Digital computing, the standard for 80 years, is too power-hungry for scalable AI. Unconventional AI's Naveen Rao is betting on analog computing, which uses physics to perform calculations, as a more energy-efficient substrate for the unique demands of intelligent, stochastic workloads.

When power (watts) is the primary constraint for data centers, the total cost of compute becomes secondary. The crucial metric is performance-per-watt. This gives a massive pricing advantage to the most efficient chipmakers, as customers will pay anything for hardware that maximizes output from their limited power budget.

The narrative of energy being a hard cap on AI's growth is largely overstated. AI labs treat energy as a solvable cost problem, not an insurmountable barrier. They willingly pay significant premiums for faster, non-traditional power solutions because these extra costs are negligible compared to the massive expense of GPUs.

To contextualize the energy cost of AI inference, a single query to a large language model uses roughly the same amount of electricity as running a standard microwave for just one second.

The International Energy Agency projects global data center electricity use will reach 945 TWH by 2030. This staggering figure is almost twice the current annual consumption of an industrialized nation like Germany, highlighting an unprecedented energy demand from a single tech sector and making energy the primary bottleneck for AI growth.

Beyond the well-known semiconductor race, the AI competition is shifting to energy.
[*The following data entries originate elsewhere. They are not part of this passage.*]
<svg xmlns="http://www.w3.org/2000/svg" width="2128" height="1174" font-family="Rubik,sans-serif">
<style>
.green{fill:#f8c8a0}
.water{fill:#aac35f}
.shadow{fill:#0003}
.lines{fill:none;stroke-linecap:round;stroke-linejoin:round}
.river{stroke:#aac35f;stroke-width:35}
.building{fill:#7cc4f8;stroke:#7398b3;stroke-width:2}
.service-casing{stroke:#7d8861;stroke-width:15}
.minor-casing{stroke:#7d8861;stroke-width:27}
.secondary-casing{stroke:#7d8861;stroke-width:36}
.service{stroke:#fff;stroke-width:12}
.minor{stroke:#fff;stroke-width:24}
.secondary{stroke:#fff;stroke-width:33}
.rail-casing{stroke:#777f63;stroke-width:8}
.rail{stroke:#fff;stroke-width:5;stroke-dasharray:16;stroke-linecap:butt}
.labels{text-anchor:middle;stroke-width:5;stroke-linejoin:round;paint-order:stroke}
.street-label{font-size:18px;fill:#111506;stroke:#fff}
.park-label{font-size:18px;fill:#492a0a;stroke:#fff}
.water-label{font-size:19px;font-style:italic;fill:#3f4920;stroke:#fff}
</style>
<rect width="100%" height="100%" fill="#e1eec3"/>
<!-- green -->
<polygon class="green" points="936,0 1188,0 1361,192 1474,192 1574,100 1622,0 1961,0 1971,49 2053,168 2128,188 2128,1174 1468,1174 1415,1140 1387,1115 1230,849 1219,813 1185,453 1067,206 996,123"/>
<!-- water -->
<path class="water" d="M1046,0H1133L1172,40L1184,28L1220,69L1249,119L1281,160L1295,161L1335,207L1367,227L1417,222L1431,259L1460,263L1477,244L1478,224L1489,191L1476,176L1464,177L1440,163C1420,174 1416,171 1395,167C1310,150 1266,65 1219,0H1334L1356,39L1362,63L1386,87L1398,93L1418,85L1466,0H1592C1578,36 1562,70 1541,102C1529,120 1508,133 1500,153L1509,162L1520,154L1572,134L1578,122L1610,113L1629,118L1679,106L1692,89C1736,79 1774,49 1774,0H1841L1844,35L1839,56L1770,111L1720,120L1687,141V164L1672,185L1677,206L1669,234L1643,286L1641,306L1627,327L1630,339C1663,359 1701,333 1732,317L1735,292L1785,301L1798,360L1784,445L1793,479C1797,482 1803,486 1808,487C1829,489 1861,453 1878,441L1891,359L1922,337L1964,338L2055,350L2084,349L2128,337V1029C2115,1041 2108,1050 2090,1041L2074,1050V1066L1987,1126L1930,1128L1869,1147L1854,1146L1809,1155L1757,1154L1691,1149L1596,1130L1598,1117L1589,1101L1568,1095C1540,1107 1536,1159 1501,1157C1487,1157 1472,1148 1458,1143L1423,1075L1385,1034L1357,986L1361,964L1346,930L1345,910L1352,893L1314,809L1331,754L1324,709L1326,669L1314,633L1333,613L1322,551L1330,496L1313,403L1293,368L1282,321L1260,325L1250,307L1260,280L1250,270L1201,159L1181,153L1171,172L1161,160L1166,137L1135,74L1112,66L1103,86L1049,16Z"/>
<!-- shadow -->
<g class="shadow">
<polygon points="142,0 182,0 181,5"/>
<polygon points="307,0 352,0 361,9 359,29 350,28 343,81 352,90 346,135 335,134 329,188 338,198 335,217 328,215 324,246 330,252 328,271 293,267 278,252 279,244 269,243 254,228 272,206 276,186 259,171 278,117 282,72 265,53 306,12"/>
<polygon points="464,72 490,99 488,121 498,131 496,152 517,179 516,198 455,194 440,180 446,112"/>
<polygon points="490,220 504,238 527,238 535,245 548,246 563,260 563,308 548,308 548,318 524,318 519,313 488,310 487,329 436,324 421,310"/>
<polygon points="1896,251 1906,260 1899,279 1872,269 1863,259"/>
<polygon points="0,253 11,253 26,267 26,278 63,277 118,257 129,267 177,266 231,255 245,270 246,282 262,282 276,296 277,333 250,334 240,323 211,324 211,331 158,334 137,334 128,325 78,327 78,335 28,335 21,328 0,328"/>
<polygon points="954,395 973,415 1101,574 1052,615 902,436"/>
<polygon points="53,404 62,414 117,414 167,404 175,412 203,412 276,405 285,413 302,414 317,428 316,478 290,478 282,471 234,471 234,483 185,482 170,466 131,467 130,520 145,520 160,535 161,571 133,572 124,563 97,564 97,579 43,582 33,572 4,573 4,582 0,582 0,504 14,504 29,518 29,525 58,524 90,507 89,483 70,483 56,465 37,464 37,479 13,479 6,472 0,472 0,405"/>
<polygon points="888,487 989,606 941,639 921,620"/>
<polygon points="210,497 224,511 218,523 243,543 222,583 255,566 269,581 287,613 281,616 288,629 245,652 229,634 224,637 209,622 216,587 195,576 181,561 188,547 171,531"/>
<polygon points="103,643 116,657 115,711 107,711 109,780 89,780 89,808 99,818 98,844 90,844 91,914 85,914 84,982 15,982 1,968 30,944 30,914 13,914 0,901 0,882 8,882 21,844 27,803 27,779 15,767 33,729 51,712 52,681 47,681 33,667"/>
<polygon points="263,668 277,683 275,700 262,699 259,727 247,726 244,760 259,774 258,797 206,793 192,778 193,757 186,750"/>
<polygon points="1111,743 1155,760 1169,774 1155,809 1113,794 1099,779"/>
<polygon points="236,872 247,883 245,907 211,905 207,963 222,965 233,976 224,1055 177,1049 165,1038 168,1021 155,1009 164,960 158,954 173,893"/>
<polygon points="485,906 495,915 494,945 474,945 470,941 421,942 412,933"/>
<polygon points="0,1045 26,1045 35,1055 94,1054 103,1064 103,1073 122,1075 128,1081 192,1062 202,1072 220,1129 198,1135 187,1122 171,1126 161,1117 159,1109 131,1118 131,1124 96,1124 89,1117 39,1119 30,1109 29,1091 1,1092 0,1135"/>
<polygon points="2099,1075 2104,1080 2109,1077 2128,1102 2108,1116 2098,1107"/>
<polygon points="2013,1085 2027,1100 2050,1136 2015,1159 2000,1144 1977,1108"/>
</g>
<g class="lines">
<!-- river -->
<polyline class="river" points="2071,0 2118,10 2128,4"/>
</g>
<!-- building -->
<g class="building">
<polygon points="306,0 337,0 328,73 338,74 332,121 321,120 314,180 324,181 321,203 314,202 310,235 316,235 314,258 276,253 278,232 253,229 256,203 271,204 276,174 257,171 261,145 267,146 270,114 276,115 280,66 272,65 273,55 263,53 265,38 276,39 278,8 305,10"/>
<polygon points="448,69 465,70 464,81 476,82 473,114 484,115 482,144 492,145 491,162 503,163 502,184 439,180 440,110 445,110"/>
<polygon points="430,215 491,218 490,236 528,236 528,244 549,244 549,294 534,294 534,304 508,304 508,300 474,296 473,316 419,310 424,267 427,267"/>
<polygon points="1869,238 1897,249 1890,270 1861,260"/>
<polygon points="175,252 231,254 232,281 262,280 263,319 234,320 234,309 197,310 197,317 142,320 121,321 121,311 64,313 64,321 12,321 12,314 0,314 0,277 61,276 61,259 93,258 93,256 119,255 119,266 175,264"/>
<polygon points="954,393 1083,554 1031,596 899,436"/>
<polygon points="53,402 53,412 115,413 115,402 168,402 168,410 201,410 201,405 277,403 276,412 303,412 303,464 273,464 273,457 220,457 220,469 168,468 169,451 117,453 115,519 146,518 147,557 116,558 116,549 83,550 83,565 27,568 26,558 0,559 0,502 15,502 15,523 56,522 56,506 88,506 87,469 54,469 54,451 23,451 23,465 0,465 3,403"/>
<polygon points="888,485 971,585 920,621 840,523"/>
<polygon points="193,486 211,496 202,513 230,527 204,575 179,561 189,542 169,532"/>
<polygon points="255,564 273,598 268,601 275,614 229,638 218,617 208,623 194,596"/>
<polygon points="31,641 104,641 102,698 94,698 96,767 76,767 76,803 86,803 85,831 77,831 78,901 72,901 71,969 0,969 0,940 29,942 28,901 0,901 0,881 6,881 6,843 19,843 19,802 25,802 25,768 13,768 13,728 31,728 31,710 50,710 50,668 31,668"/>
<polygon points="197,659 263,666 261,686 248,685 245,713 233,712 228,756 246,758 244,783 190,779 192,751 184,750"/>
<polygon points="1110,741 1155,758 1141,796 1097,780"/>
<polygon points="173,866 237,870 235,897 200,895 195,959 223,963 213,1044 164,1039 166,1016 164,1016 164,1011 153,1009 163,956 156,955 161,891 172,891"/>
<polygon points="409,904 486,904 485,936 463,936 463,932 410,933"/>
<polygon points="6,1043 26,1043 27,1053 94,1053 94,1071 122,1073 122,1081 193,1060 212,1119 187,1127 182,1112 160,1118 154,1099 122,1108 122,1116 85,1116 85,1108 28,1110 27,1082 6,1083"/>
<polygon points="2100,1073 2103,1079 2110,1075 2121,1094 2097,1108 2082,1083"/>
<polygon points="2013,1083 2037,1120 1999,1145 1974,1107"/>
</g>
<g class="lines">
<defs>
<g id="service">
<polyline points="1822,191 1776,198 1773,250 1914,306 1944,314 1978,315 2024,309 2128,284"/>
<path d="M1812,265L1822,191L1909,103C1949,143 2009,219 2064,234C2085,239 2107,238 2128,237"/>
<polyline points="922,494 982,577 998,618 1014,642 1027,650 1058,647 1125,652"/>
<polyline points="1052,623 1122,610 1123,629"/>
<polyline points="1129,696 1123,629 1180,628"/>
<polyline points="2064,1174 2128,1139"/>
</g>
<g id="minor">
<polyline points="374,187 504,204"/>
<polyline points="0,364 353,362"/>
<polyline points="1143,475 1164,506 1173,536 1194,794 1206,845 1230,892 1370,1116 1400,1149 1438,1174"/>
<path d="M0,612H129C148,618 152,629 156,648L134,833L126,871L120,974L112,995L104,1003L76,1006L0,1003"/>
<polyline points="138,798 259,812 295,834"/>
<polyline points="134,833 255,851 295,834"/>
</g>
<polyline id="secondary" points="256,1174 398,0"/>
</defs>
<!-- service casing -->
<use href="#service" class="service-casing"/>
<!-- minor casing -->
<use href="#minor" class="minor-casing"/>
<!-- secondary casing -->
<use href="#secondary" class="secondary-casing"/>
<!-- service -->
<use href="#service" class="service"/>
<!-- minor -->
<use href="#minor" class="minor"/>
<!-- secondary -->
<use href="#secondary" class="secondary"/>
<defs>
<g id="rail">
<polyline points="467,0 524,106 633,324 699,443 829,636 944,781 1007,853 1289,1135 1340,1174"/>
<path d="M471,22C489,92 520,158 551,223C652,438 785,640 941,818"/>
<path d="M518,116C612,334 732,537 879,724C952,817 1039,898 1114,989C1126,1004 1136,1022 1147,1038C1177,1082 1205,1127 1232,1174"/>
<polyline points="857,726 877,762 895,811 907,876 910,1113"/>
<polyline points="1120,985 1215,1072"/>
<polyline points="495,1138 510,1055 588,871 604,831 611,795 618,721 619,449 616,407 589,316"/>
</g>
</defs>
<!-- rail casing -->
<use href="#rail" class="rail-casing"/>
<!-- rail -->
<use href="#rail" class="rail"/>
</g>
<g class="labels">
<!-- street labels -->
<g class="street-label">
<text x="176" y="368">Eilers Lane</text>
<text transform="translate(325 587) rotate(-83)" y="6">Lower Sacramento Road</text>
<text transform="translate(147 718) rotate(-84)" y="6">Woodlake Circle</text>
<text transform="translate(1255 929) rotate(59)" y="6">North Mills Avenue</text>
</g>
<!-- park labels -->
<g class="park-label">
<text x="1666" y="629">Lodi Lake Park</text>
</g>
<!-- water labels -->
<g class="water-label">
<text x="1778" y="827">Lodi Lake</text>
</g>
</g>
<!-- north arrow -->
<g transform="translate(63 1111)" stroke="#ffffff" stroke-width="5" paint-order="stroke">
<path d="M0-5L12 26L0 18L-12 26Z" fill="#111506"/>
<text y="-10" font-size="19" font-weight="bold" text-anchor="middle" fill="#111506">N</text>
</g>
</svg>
China's massive, cheaper electricity production is a significant, often overlooked strategic advantage. This redefines the AI landscape, suggesting that superiority in atoms (energy) may become as crucial as superiority in bytes (algorithms and chips).

Satya Nadella clarifies that the primary constraint on scaling AI compute is not the availability of GPUs, but the lack of power and physical data center infrastructure ("warm shelves") to install them. This highlights a critical, often overlooked dependency in the AI race: energy and real estate development speed.

The projected 80-gigawatt power requirement for the full AI infrastructure buildout, while enormous, translates to a manageable 1-2% increase in global energy demand—less than the expected growth from general economic development over the same period.

Most of the world's energy capacity build-out over the next decade was planned using old models, completely omitting the exponential power demands of AI. This creates a looming, unpriced-in bottleneck for AI infrastructure development that will require significant new investment and planning.